» **PROBLEM STATEMENT**
Your answer must be the full listing, reproduced exactly, minus any pictures.

___ DATA TO PROCESS

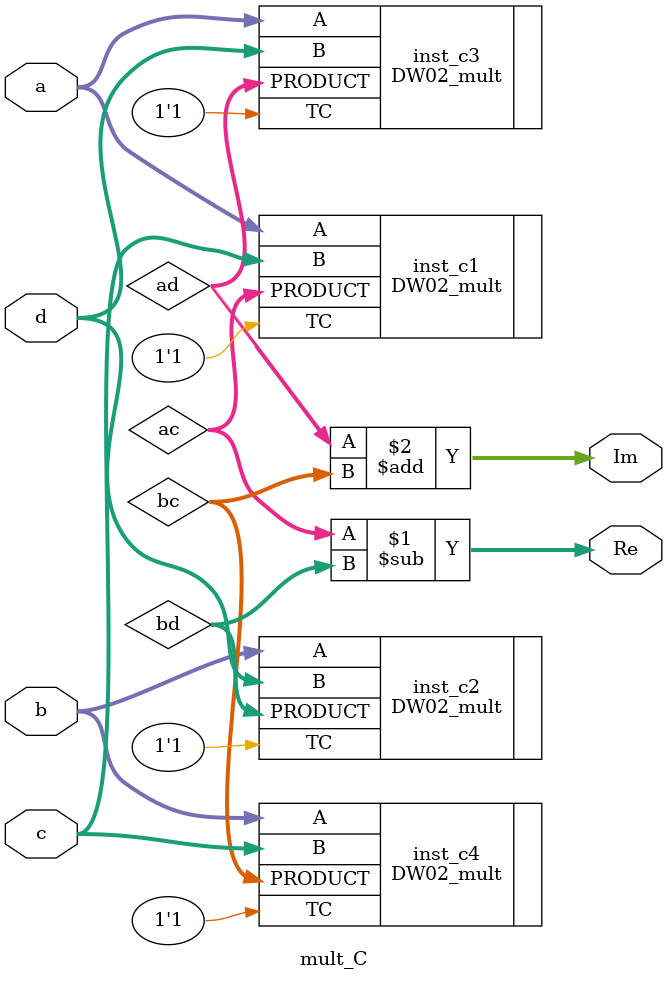
<source format=v>
module mult_C(
		 	a,
			b,
			c,
			d,
			Re,
			Im
);

parameter	integer A_width = 8;
parameter	integer B_width = 8;
parameter	integer C_width = 8;
parameter	integer D_width = 8;

input signed [A_width-1:0] a;
input signed [B_width-1:0] b;
input signed [C_width-1:0] c;
input signed [D_width-1:0] d;

output signed [A_width+C_width:0] Re;
output signed [A_width+D_width:0] Im;

wire	signed	[A_width+C_width-1:0]	ac;
wire	signed	[B_width+D_width-1:0]	bd;
wire	signed	[A_width+D_width-1:0]	ad;
wire	signed	[B_width+C_width-1:0]	bc;

DW02_mult	#(A_width,C_width) inst_c1(	.A		(a		),
						.B		(c		),
						.TC		(1'b1		),
						.PRODUCT	(ac		)
				);

DW02_mult	#(B_width,D_width) inst_c2(	.A		(b		),
						.B		(d		),
						.TC		(1'b1		),
						.PRODUCT	(bd		)
				);

DW02_mult	#(A_width,D_width) inst_c3(	.A		(a		),
						.B		(d		),
						.TC		(1'b1		),
						.PRODUCT	(ad		)
				);
DW02_mult	#(B_width,C_width) inst_c4(	.A		(b		),
						.B		(c		),
						.TC		(1'b1		),
						.PRODUCT	(bc		)
				);
assign	Re = ac - bd;
assign	Im = ad + bc;

endmodule
</source>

______

» **SOLUTION FOR THIS PROBLEM**
<source format=v>
module mult_C(
		 	a,
			b,
			c,
			d,
			Re,
			Im
);

parameter	integer A_width = 8;
parameter	integer B_width = 8;
parameter	integer C_width = 8;
parameter	integer D_width = 8;

input signed [A_width-1:0] a;
input signed [B_width-1:0] b;
input signed [C_width-1:0] c;
input signed [D_width-1:0] d;

output signed [A_width+C_width:0] Re;
output signed [A_width+D_width:0] Im;

wire	signed	[A_width+C_width-1:0]	ac;
wire	signed	[B_width+D_width-1:0]	bd;
wire	signed	[A_width+D_width-1:0]	ad;
wire	signed	[B_width+C_width-1:0]	bc;

DW02_mult	#(A_width,C_width) inst_c1(	.A		(a		),
						.B		(c		),
						.TC		(1'b1		),
						.PRODUCT	(ac		)
				);

DW02_mult	#(B_width,D_width) inst_c2(	.A		(b		),
						.B		(d		),
						.TC		(1'b1		),
						.PRODUCT	(bd		)
				);

DW02_mult	#(A_width,D_width) inst_c3(	.A		(a		),
						.B		(d		),
						.TC		(1'b1		),
						.PRODUCT	(ad		)
				);
DW02_mult	#(B_width,C_width) inst_c4(	.A		(b		),
						.B		(c		),
						.TC		(1'b1		),
						.PRODUCT	(bc		)
				);
assign	Re = ac - bd;
assign	Im = ad + bc;

endmodule
</source>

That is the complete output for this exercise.